↓↓↓
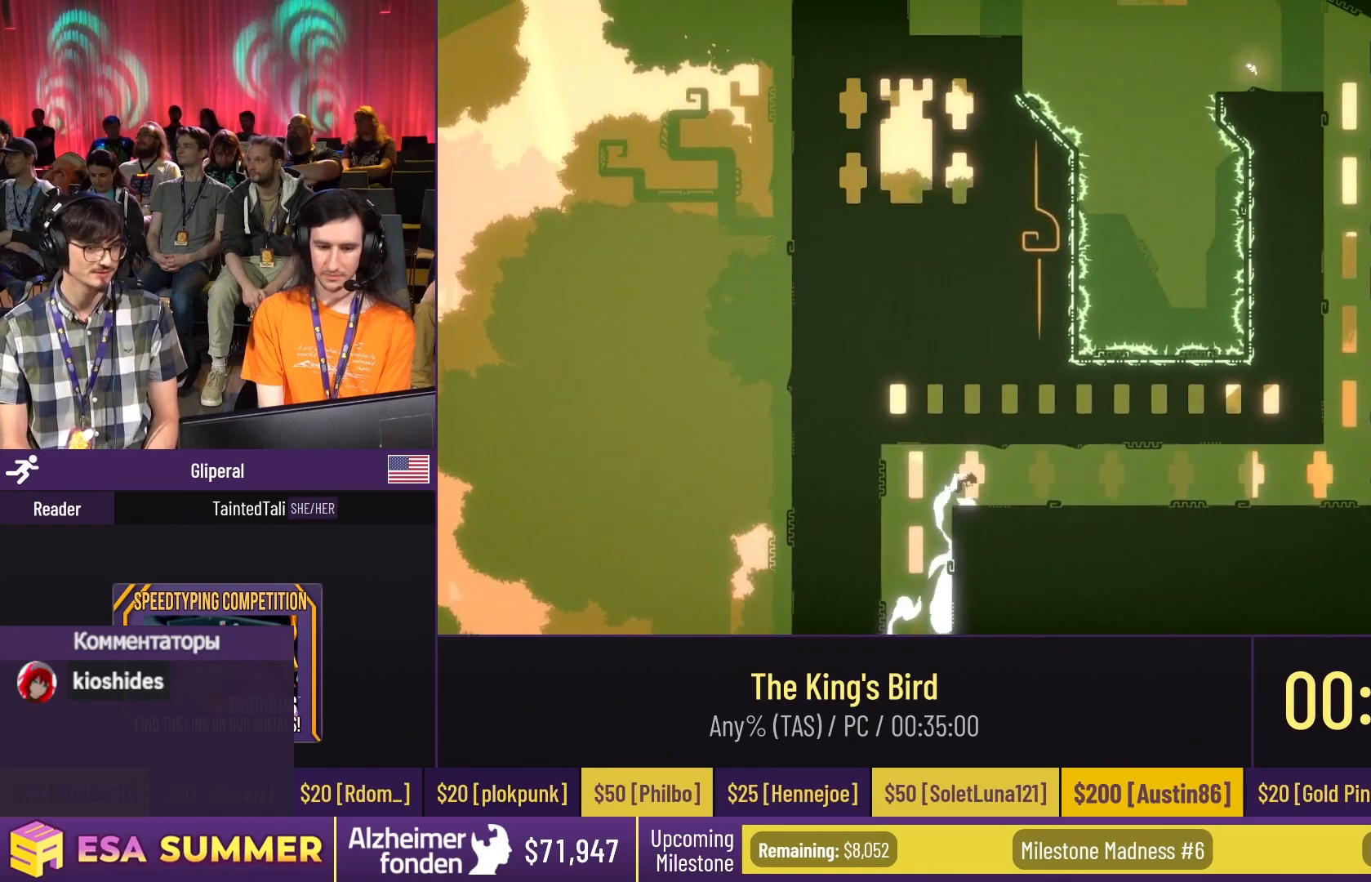
{"keys": ["dash", "jump", "right", "up"], "events": [[33, "down", "up"], [33, "jump", "up"], [33, "right", "up"], [133, "dash", "up"], [133, "down", "down"], [133, "glide", "down"], [267, "down", "up"], [267, "right", "down"], [267, "up", "down"], [417, "dash", "down"], [417, "glide", "up"], [417, "jump", "down"]]}
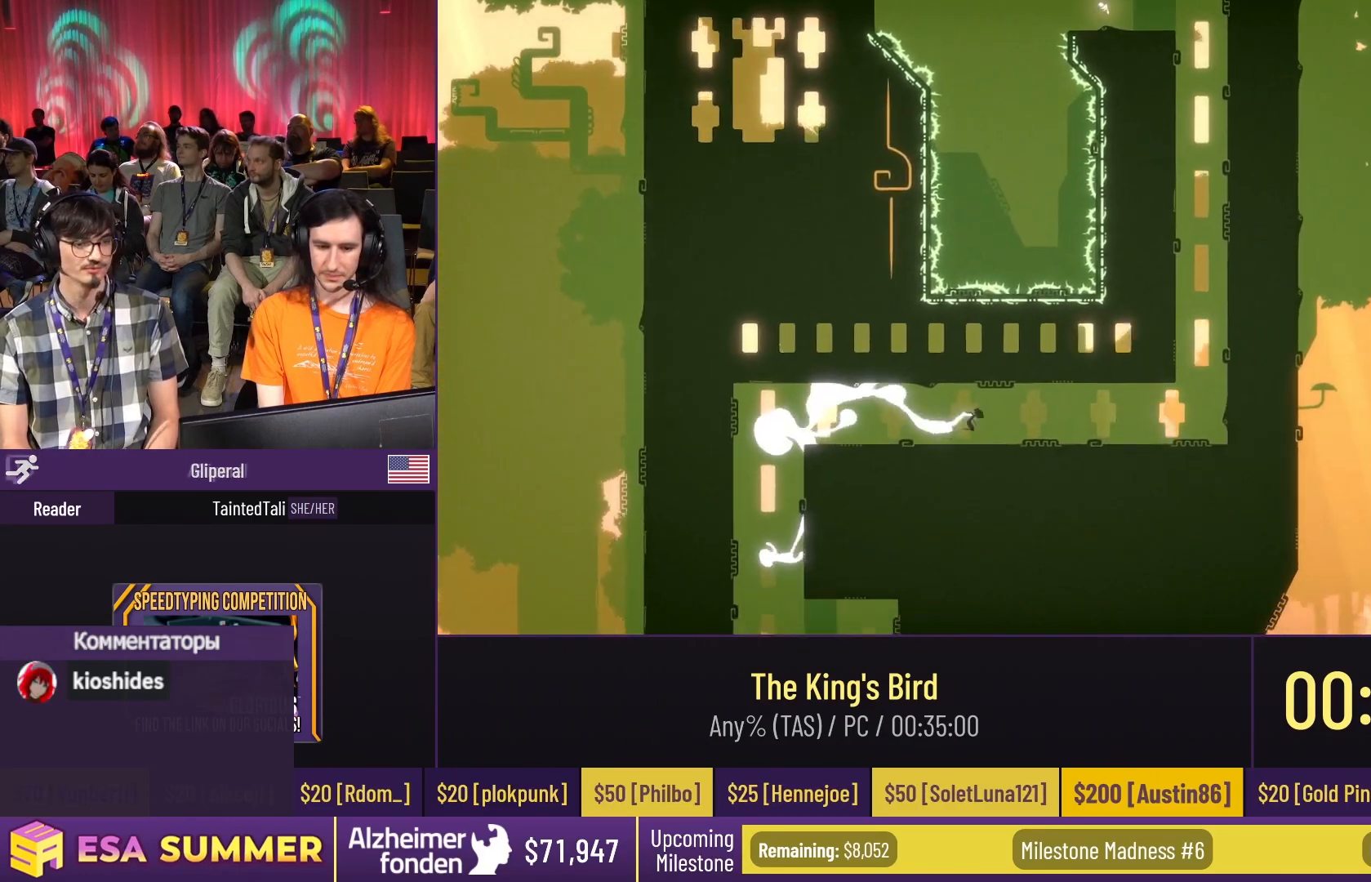
{"keys": ["dash", "jump"], "events": [[67, "jump", "up"], [67, "right", "up"], [67, "up", "up"], [267, "dash", "up"], [267, "down", "down"], [267, "glide", "down"], [400, "down", "up"], [400, "right", "down"], [400, "up", "down"], [467, "dash", "down"], [467, "glide", "up"], [467, "jump", "down"], [467, "right", "up"], [467, "up", "up"]]}
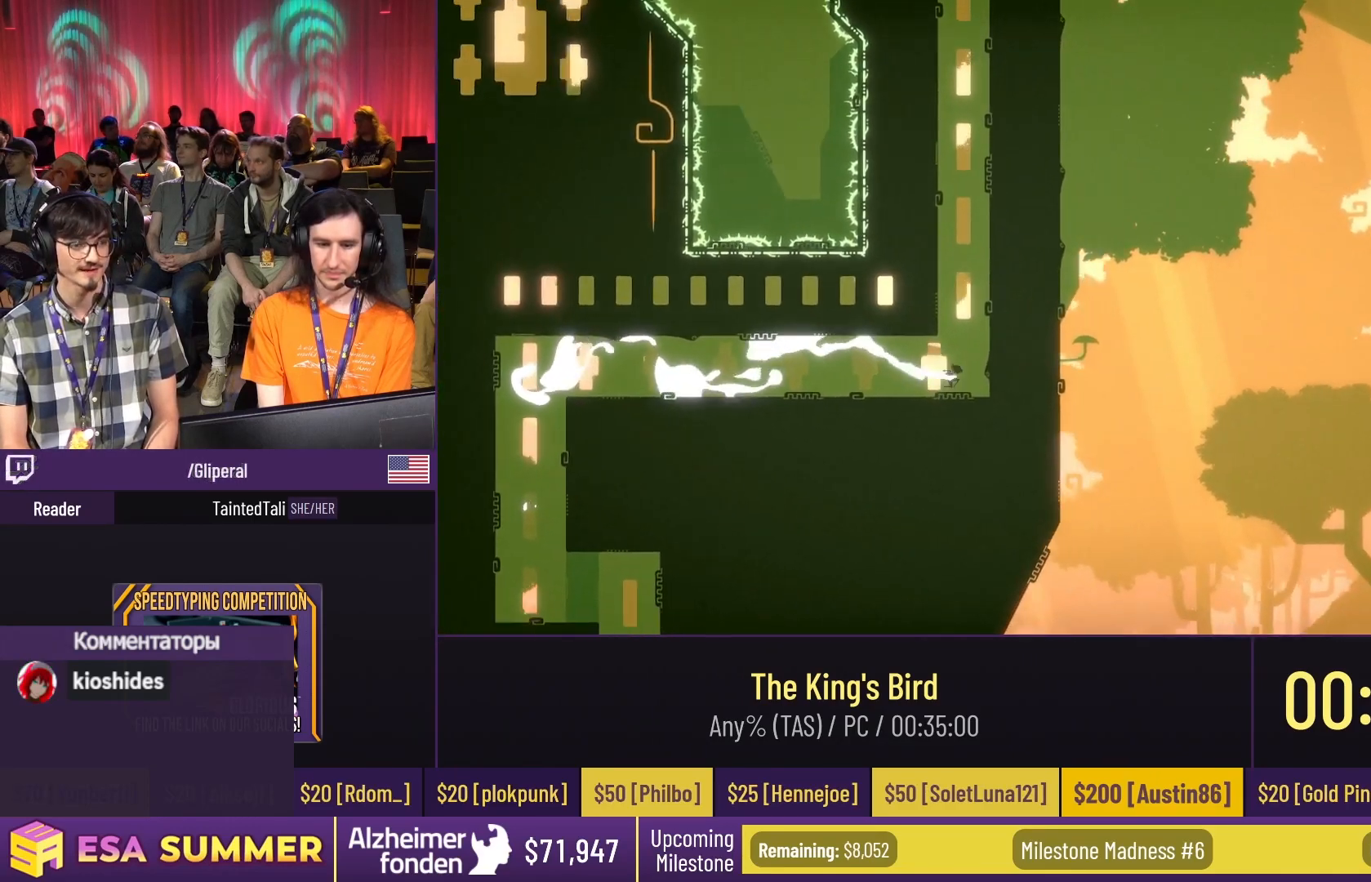
{"keys": [], "events": [[67, "jump", "up"], [83, "jump", "down"], [83, "left", "down"], [183, "dash", "up"], [183, "jump", "up"], [183, "left", "up"], [333, "dash", "down"], [333, "jump", "down"], [367, "right", "down"], [433, "dash", "up"], [433, "jump", "up"], [433, "right", "up"]]}
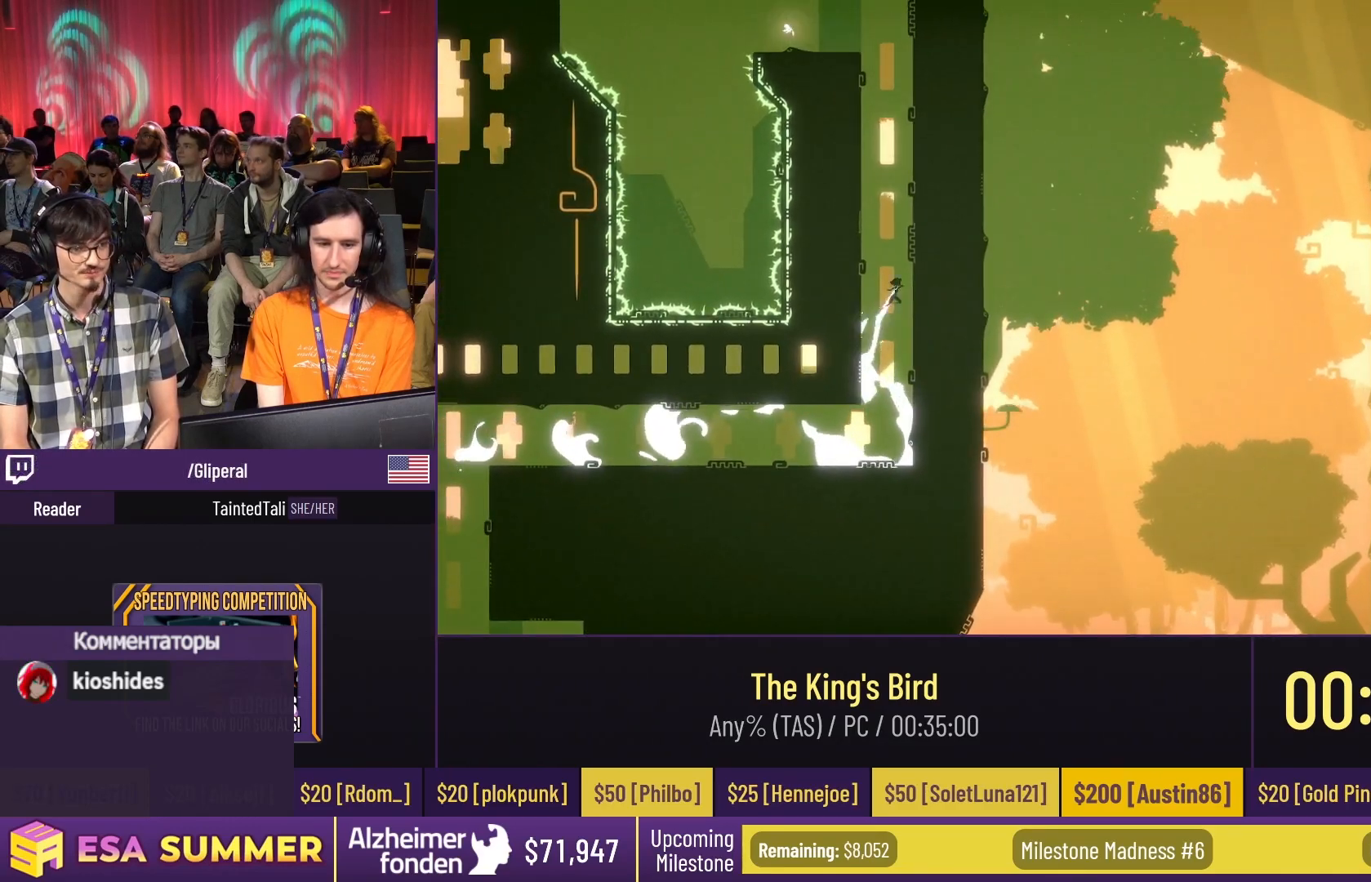
{"keys": ["dash", "jump", "left"], "events": [[33, "dash", "down"], [33, "jump", "down"], [33, "left", "down"], [133, "dash", "up"], [133, "jump", "up"], [133, "left", "up"], [233, "dash", "down"], [233, "jump", "down"], [233, "right", "down"], [333, "jump", "up"], [333, "right", "up"], [483, "jump", "down"], [483, "left", "down"]]}
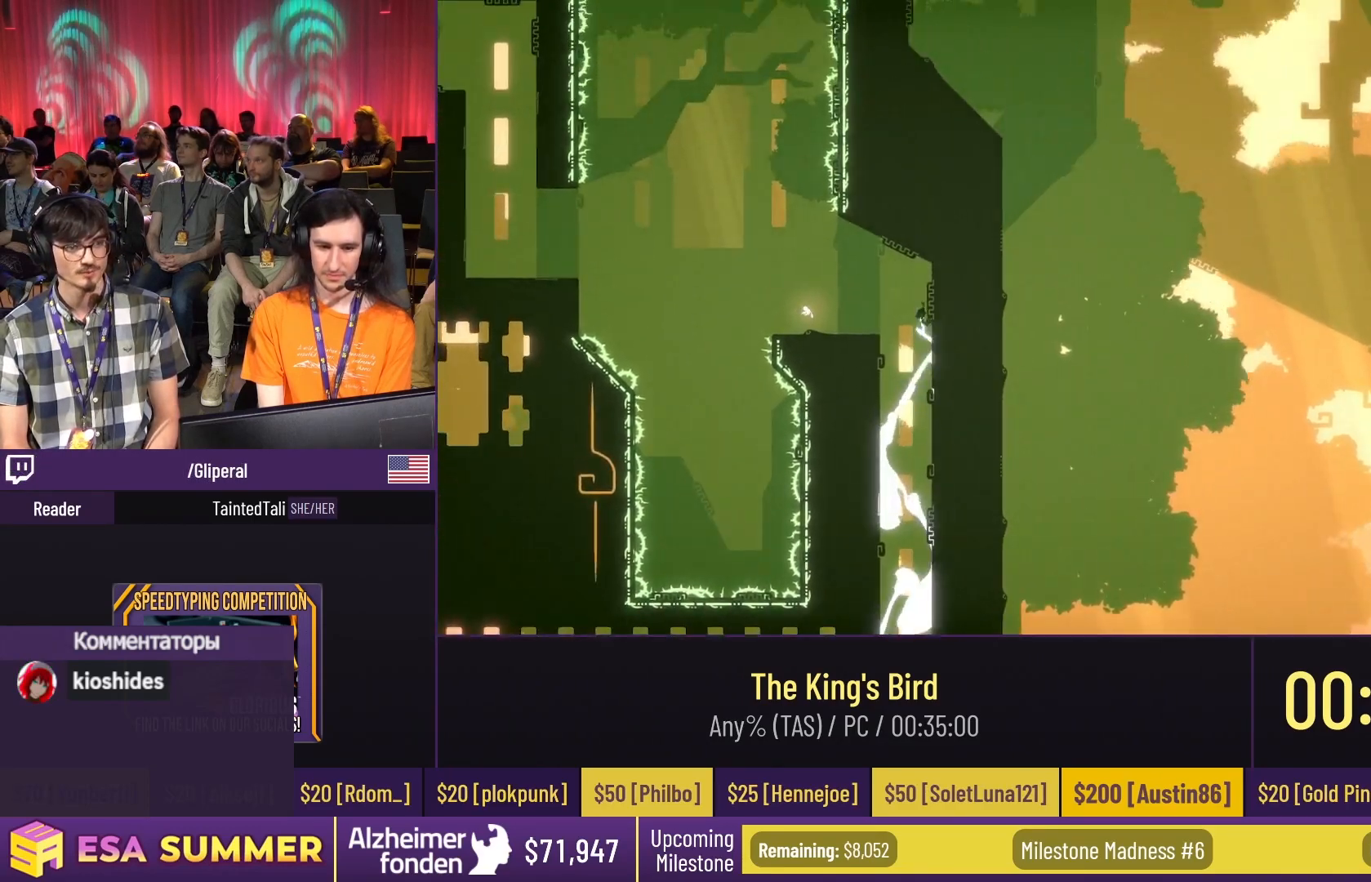
{"keys": ["glide", "up"], "events": [[83, "glide", "down"], [83, "jump", "up"], [83, "left", "up"], [233, "down", "down"], [233, "left", "down"], [300, "dash", "up"], [300, "left", "up"], [433, "down", "up"], [433, "left", "down"], [433, "up", "down"], [450, "left", "up"]]}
↑↑↑
_Your instructions_
Only the pictures are to be left out; all other material is to be output exactly.

_Problem solution_
{"keys": ["dash", "jump", "right", "up"], "events": [[33, "down", "up"], [33, "jump", "up"], [33, "right", "up"], [133, "dash", "up"], [133, "down", "down"], [133, "glide", "down"], [267, "down", "up"], [267, "right", "down"], [267, "up", "down"], [417, "dash", "down"], [417, "glide", "up"], [417, "jump", "down"]]}
{"keys": ["dash", "jump"], "events": [[67, "jump", "up"], [67, "right", "up"], [67, "up", "up"], [267, "dash", "up"], [267, "down", "down"], [267, "glide", "down"], [400, "down", "up"], [400, "right", "down"], [400, "up", "down"], [467, "dash", "down"], [467, "glide", "up"], [467, "jump", "down"], [467, "right", "up"], [467, "up", "up"]]}
{"keys": [], "events": [[67, "jump", "up"], [83, "jump", "down"], [83, "left", "down"], [183, "dash", "up"], [183, "jump", "up"], [183, "left", "up"], [333, "dash", "down"], [333, "jump", "down"], [367, "right", "down"], [433, "dash", "up"], [433, "jump", "up"], [433, "right", "up"]]}
{"keys": ["dash", "jump", "left"], "events": [[33, "dash", "down"], [33, "jump", "down"], [33, "left", "down"], [133, "dash", "up"], [133, "jump", "up"], [133, "left", "up"], [233, "dash", "down"], [233, "jump", "down"], [233, "right", "down"], [333, "jump", "up"], [333, "right", "up"], [483, "jump", "down"], [483, "left", "down"]]}
{"keys": ["glide", "up"], "events": [[83, "glide", "down"], [83, "jump", "up"], [83, "left", "up"], [233, "down", "down"], [233, "left", "down"], [300, "dash", "up"], [300, "left", "up"], [433, "down", "up"], [433, "left", "down"], [433, "up", "down"], [450, "left", "up"]]}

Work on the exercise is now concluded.